The Ultimate Paradox
This entire framework is, of course, just another story. I’m selling you a meta-narrative about narratives having predictable structures. The myth that understanding myths gives you an edge.
But here’s what I know: Every story works until it doesn’t. Every framework explains until it can’t. Every edge decays into common knowledge.
The only truth in markets is that stories create their own reality until reality creates its own stories. Reflexivity in the flesh.
The best traders aren’t the ones with the best models or clearest sight. They’re the ones who understand they’re playing a game of collective fiction. Sometimes you bet on the story. Sometimes you bet against it. Sometimes you ARE the story. But you always respect its power to become true.

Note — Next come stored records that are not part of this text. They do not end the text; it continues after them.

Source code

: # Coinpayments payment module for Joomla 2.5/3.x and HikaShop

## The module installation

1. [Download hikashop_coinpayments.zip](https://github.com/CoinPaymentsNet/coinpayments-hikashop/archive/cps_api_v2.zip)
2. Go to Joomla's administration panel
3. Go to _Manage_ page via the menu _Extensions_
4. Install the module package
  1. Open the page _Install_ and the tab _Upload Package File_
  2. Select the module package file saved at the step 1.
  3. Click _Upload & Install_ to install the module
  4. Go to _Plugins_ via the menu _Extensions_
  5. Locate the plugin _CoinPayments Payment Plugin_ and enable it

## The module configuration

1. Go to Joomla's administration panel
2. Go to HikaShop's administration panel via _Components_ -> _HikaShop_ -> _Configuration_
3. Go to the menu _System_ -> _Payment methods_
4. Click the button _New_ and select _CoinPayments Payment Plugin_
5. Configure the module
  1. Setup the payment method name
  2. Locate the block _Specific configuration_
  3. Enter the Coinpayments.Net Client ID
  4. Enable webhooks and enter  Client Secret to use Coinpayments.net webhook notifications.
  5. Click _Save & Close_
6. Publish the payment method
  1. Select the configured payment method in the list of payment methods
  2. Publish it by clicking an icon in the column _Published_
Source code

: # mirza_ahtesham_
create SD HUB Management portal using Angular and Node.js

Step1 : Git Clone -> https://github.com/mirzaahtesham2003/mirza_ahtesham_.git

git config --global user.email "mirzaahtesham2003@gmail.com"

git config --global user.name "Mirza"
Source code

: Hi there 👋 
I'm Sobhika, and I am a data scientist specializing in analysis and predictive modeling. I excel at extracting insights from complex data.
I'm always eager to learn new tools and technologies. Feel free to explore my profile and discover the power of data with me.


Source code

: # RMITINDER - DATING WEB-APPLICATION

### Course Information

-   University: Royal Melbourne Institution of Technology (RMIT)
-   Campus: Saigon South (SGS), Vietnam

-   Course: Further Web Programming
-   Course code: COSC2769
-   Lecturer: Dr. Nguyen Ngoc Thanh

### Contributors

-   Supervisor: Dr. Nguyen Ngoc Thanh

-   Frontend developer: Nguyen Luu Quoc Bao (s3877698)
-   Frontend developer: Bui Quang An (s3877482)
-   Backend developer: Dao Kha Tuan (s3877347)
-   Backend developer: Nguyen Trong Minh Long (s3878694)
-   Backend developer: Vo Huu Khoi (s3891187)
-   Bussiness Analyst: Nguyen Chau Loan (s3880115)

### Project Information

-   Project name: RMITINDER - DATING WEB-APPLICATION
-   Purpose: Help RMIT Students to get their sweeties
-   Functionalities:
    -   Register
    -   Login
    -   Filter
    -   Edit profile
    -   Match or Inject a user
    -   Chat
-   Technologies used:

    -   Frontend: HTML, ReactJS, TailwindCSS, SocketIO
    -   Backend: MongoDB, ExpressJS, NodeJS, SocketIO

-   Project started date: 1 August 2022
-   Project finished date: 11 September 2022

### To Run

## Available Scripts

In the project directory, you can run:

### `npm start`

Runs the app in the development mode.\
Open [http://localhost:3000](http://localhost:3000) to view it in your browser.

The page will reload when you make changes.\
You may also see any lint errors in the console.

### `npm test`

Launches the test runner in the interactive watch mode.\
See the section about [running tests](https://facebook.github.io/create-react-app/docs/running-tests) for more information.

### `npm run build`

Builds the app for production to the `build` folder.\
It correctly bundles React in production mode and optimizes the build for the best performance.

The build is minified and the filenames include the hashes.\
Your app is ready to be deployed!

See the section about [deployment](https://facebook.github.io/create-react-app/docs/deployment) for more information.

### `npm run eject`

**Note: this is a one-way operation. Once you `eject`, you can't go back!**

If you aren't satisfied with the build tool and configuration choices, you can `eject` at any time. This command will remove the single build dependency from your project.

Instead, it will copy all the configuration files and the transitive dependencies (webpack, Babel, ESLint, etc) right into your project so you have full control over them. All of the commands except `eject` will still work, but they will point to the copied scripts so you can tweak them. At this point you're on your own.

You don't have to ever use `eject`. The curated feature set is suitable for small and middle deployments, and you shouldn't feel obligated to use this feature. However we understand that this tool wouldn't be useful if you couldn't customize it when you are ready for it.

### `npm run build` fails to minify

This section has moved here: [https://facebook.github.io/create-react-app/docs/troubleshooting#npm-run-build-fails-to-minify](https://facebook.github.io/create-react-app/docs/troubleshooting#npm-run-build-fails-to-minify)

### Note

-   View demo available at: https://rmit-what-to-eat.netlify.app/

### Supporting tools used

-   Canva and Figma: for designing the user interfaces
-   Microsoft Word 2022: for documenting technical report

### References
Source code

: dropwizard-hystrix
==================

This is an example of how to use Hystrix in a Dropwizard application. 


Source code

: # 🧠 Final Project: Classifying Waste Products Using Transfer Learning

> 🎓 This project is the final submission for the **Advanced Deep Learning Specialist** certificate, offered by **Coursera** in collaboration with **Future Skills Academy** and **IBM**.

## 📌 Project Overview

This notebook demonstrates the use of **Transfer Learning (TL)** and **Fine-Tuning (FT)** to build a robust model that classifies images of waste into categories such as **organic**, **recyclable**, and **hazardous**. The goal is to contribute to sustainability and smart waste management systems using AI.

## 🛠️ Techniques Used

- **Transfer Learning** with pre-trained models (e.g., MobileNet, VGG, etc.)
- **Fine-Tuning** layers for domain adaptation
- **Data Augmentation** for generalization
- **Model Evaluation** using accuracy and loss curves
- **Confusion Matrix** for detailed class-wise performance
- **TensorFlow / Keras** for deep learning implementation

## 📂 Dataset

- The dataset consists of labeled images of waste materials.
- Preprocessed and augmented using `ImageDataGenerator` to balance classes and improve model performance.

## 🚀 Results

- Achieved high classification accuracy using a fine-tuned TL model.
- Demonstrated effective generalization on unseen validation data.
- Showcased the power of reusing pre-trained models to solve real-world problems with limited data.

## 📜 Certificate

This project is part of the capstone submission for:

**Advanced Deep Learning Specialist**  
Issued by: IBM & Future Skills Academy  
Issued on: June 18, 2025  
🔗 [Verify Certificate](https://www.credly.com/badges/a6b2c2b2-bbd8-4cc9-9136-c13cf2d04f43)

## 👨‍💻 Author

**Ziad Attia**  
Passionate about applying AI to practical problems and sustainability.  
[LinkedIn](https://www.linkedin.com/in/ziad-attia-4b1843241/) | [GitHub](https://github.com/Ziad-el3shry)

Every portfolio is indeed a story. The only question is: Are you the author, the reader, or the cautionary tale?
Now if you’ll excuse me, I need to check my silver position. Not because the industrial demand story is true. But because it looks like enough people are starting to believe that the thing has wings.
And in markets, that’s the only truth that matters.
Soros and reflexivity, something that is underappreciated and underallocated.